The UK government’s plan for a catalytic green investment institution, as it is currently envisaged, risks writing small to medium sized enterprises (hence, SMEs) out of significant participation in Britain’s future low-carbon markets. At a panel hosted by the Aldersgate Group last evening, manufacturers and representatives of science and technology innovation industries called out the policy advisors behind the UK’s Green Investment Bank (GIB).
“It’s such an appalling waste of an opportunity,” was how Hugh Parnell, Director of Cambridge Energy Limited characterised the UK government’s plans the GIB.
The bank, which is to act as a market maker in the market for renewable energy, was originally to be capitalized with £4billion, now will only be capitalized with £1 billion and not for three years. Parnell doesn’t expect “the early stage” green energy economy– SMEs with entrepreneurial ambitions– to see any of that money.In switching the energy market over to renewables, the GIB places emphasis on financing big business utilities like British Gas– and letting the finance trickle down into smaller enterprises contracted, after an energy finance recycling process, by large utilities like British Gas to install housing insulation.
While there is undisputed acknowledgment that in order to move the renewable energy industry forward in the UK, vigorous risk mitigation strategies are needed to mitigate large upfront costs and long-term return horizons in order to stimulate finance from institutional investors still looking to turn around investment in 2-3 years. As the GIB isn’t to receive its first capital injection until 2013 or possibly 2014, this means it will take the process an additional 5 to 6 years, according to Peter Young, Chairman of the green finance think-tank, the Aldersgate Group– that is, until 2022 at the earliest that small to medium sized enterprises will see the effects of that money.
Parnell criticized further, “It would be such an easy win. Unfortunately this government is so high-browed on cost cutting, that they only think of value for money and therefore they essentially exclude any innovation companies from anything to do with the public sector and the public sector is 50-60% of procurement in this country.”
The UK government’s rhetoric, he said, is all about the ‘Big Society’– a return to economic growth lead by social entrepreneurs– SME types. Wayne Sharp, Chairman of the Carbon Trade Xchange, agreed saying that he fears that the GIBs exclusionary design will lead to a brain drain of the UKs brightest innovators– to the BRICs or other European Countries.

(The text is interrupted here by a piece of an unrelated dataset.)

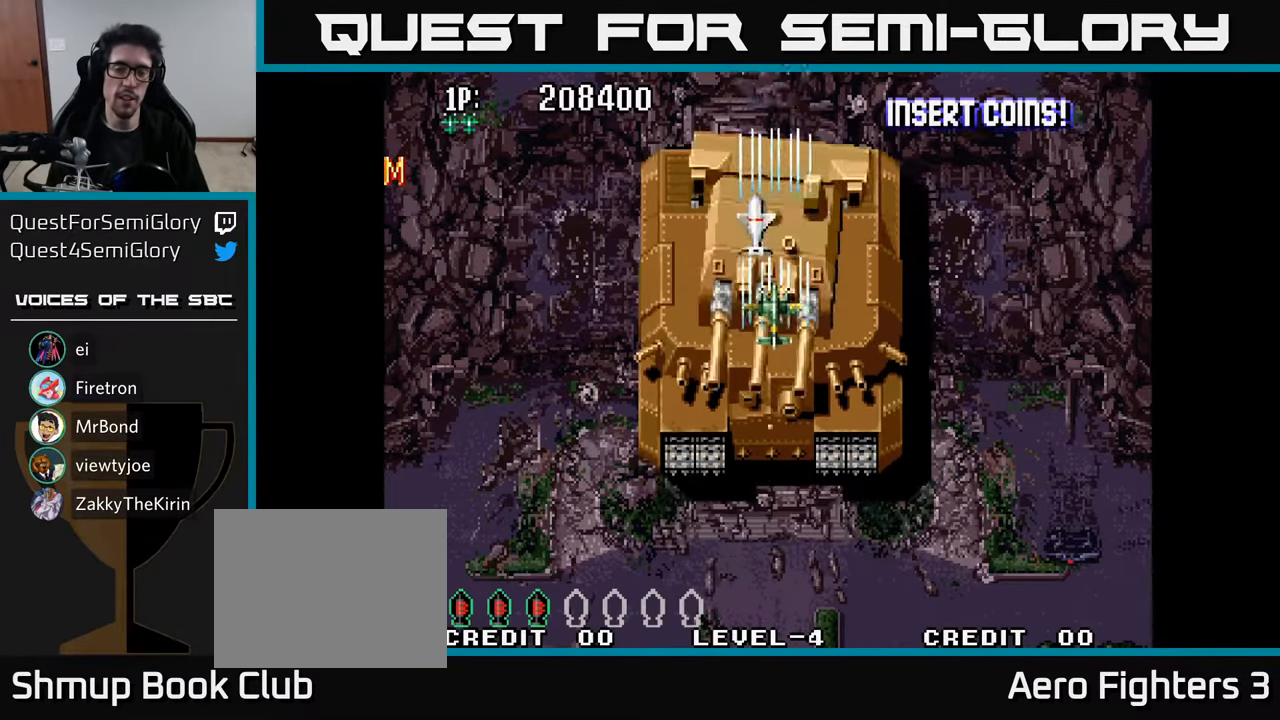
{"buttons": ["A"], "left_stick": "center", "right_stick": "center", "events": [[100, "A", "up"], [167, "A", "down"], [250, "A", "up"], [267, "DPAD_UP", "down"], [334, "A", "down"], [334, "DPAD_UP", "up"], [400, "A", "up"], [500, "A", "down"]]}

Gaynor Hartnell, CEO of the UK’s Renewable Energy Association largely agreed, explaining that renewable energy programs like the renewable energy obligation certificates, now have uncertainty built in until they are re-evaluated at time after the GIB is meant to begin operation. The renewable obligation is meant to provide finance for renewable energy projects and has succeeded in tripling the amount of renewable energy available in the UK since its inception in 2002.
She said that SMEs could use the renewables obligation to finance projects, but the uncertainty “could completely undermine a project, exactly the sort of thing where this bank could help.”